Juan Pablo Fusi, en su papel de historiador, fue el primero en tomar la palabra para explicar someramente la «razón de ser” (como rezaba el editorial del primer número de la publicación) de aquellos cuadernos. «Su importancia reside en que sirvió como teoría de la democracia en España, propició el surgimiento de una nueva generación de políticos y, además, valió como educación política para las nuevas generaciones», dijo pintar el panorama casi exacto de una época inestable, conflictiva y voraz; un tiempo quizá, lejana o cercanamente, parecido a éste que pisamos. Aunque sólo sea en la necesidad de reinventarse. Eso o morir.

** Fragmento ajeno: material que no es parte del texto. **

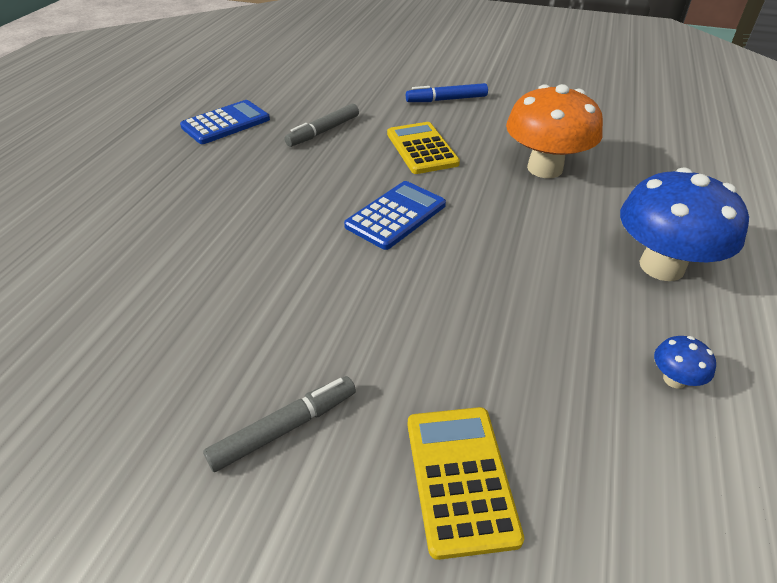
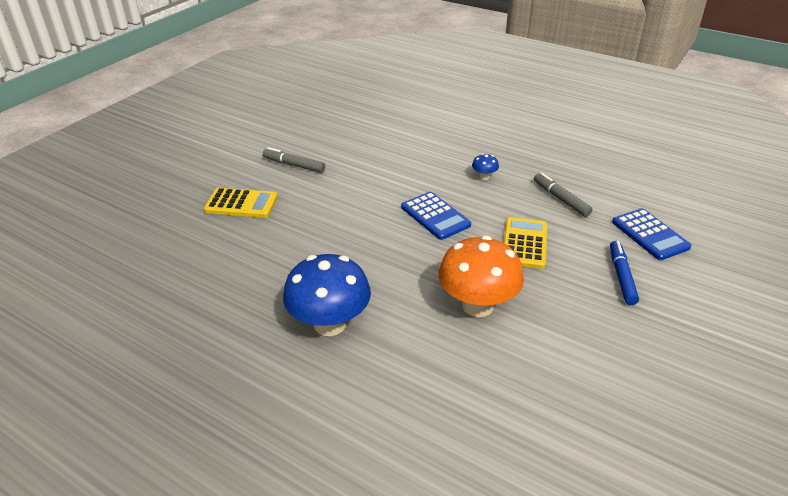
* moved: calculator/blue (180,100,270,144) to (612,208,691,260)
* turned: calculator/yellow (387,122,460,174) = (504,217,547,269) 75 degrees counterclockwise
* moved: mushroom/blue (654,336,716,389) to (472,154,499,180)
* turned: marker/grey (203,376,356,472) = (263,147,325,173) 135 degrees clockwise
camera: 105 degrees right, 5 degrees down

Acto seguido, un vídeo recorría la voz de algunos de los protagonistas. Desde Ignacio Camuñas a Elías Díaz pasando por Raúl Morodo, José María Gil-Robles, Juan Antonio Ortega, Cristina Almeida, Manuel Jiménez de Parga o José Luis Sampredo. Y en todos ellos se hizo patente y presente lo que significó una publicación empeñada en crear un espacio nuevo en un tiempo viejo; un lugar que acabó por convertirse en «escuela de convivencia», «superación de la fractura entre las dos Españas», «prefiguración de la Transición» y «parlamento de papel». Todo en uno, todo en cada una de las expresiones utilizadas por sus protagonistas.
El catedrático de derecho constitucional Óscar Alzaga insistió en cómo la revista forjó buena parte de la hasta entonces inédita «cultura democrática de nuestra sociedad». A su lado, el jurista Carlos María Brú Purón colocó a Cuadernos cómo el mejor ejemplo donde «el optimismo de la voluntad» se materializó merced «a la autenticidad del diálogo». «Sin Ruiz-Giménez», añadió Ignacio Camuñas, «no habría existido la Transición tal y como la hemos co¬nocido. No sé si mejor o peor, pero indudablemente habría sido distinta». Manuela Carmena, una de las pocas mujeres luminosas de un tipo de hombres fundamentalmente grises, prefirió centrarse en su intervención en todas «las mayorías oscuras» que permitieron el camino hacia la democracia y que también tuvieron en la revista de marras su escuela y su cobijo. Y el ex ministro Juan Antonio Ortega tuvo a bien centrarse en la segunda parte que dio nombre a la cabecera: «Para el diálogo». «Lo que se vivió entonces es lo mismo que vemos ahora en las sesiones de control del Parlamento o en los debates de televisión... Pero todo lo contrario». Pues eso.
Para el final quedó el análisis del papel jugado entonces y ahora por, precisamente, el papel. Y aquí, ni el presidente de Unidad Editorial, Antonio Fernández-Galiano, ni el consejero delegado de Prisa, Juan Luis Cebrián, se mostraron lejanamente optimistas. De alguna manera, Cuadernos desapareció porque nuevos periódicos pasaron a tomar el relevo. Ahora, es la sociedad entera la que vive la crisis que se refleja en la propia crisis del papel. Nada que ver, en definitiva, con aquel tiempo en el que España empezó a descubrirse en la necesidad de empezar de cero. O quizá sí. Al fin y al cabo, todas las crisis empiezan probablemente en el mismo sitio: en la obligación de salir de ellas. Eso o morir.